- TASKS -
1. Please rewrite the paragraph in the excerpt about canceled grants that begins "Grantees included public health departments" as a short list, keeping its main facts.
2. Continue the excerpt about canceled grants, starting after its last sentence.

- DOCUMENT EXCERPT -
A list of terminations showed the given reason was: "Misalignment with agency priority, specifically normalizing sexual activity for minors."

Last July the Trump administration issued a notice to grantees saying "Program materials are expected [to] reflect the immutable biological reality of sex, not radical gender ideology, and may not promote anti-American ideologies such as discriminatory equity ideology."">

"We had to essentially adapt and revise all of the already approved curricula to be in alignment with the executive orders — so that for us was 11 different programs that we adapted," said Ginger Mullaney, president and CEO of Healthy Futures of Texas, which had been re-awarded and deemed in compliance.

So two weeks ago the organization's $2 million annual grant was canceled effective immediately, Mullaney said; 13 employees are losing their jobs and the group may have to reduce services.

Grantees included public health departments, universities, Planned Parenthood and Bethany Christian Services affiliates, and the five-year awards had two years left to run.

- DATASET CONTENT -
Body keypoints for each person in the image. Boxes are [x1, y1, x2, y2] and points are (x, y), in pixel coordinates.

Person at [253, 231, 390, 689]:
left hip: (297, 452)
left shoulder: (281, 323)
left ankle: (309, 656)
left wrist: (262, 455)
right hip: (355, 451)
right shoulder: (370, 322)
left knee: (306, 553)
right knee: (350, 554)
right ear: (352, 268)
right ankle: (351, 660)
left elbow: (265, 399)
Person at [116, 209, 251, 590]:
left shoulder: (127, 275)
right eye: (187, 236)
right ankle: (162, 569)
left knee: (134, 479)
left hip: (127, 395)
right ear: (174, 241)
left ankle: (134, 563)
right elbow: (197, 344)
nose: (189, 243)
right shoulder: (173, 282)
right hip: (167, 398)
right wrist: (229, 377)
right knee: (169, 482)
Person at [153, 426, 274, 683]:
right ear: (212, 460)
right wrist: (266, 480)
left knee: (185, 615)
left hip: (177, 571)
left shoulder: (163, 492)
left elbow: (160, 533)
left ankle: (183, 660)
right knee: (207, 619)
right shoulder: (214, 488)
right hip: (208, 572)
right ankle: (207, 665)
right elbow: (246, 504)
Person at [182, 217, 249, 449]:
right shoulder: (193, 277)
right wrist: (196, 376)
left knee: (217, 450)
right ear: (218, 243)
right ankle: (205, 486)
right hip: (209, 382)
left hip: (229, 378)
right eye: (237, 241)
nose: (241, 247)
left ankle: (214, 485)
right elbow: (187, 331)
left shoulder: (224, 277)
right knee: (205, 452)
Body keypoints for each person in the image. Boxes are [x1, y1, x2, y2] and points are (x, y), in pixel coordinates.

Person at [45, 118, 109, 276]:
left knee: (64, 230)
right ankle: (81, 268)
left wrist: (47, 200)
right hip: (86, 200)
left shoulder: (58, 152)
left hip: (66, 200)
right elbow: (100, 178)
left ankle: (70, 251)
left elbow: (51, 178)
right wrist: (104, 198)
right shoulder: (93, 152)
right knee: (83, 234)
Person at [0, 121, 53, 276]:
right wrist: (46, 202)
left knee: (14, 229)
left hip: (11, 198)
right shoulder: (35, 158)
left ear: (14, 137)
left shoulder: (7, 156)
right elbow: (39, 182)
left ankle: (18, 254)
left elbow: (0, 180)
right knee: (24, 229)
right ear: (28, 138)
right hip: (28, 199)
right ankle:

- ANSWERS TO THE EXERCISES -
1.
- Grantees: public health departments, universities, and Planned Parenthood and Bethany Christian Services affiliates
- Awards: five years long, with two years left to run

2.
President Trump's recent budget request called for eliminating the Teen Pregnancy Prevention program and said, "There is no evidence that these specific programs have contributed to this historic decline in teen pregnancy, which is now at an all-time low. Moreover, TPP issues grants to problematic organizations like abortion clinics that waste American taxpayer dollars on abortion services and promote radical leftist ideology," and the president also signed $101 million in funding for the program into law earlier this year; Senate and House Democrats sent letters to Health Secretary Robert F. Kennedy Jr. last week demanding the funding be reinstated.

The Department of Health and Human Services did not respond to multiple requests for comment about why the grants were canceled.

Paige Preston, 18, said a LiFT workshop run by Hózhǫ́ Horizons that was canceled after the funding cut "connects you with your trusted adult" and taught her about birth control options beyond condoms, such as the pill and IUDs.

Nicholas Mark, a sociologist at the University of Wisconsin Madison, called the agency's rationale "bizarre," and said, "In a world where teens have smartphones, teens are surrounded by sex and such easy access to sex and sexual imagery, sexual iconography," adding, "It seems silly to think that having a source of verifiable, trusted information on safe sex would be worse than the information environment that people are already steeped in."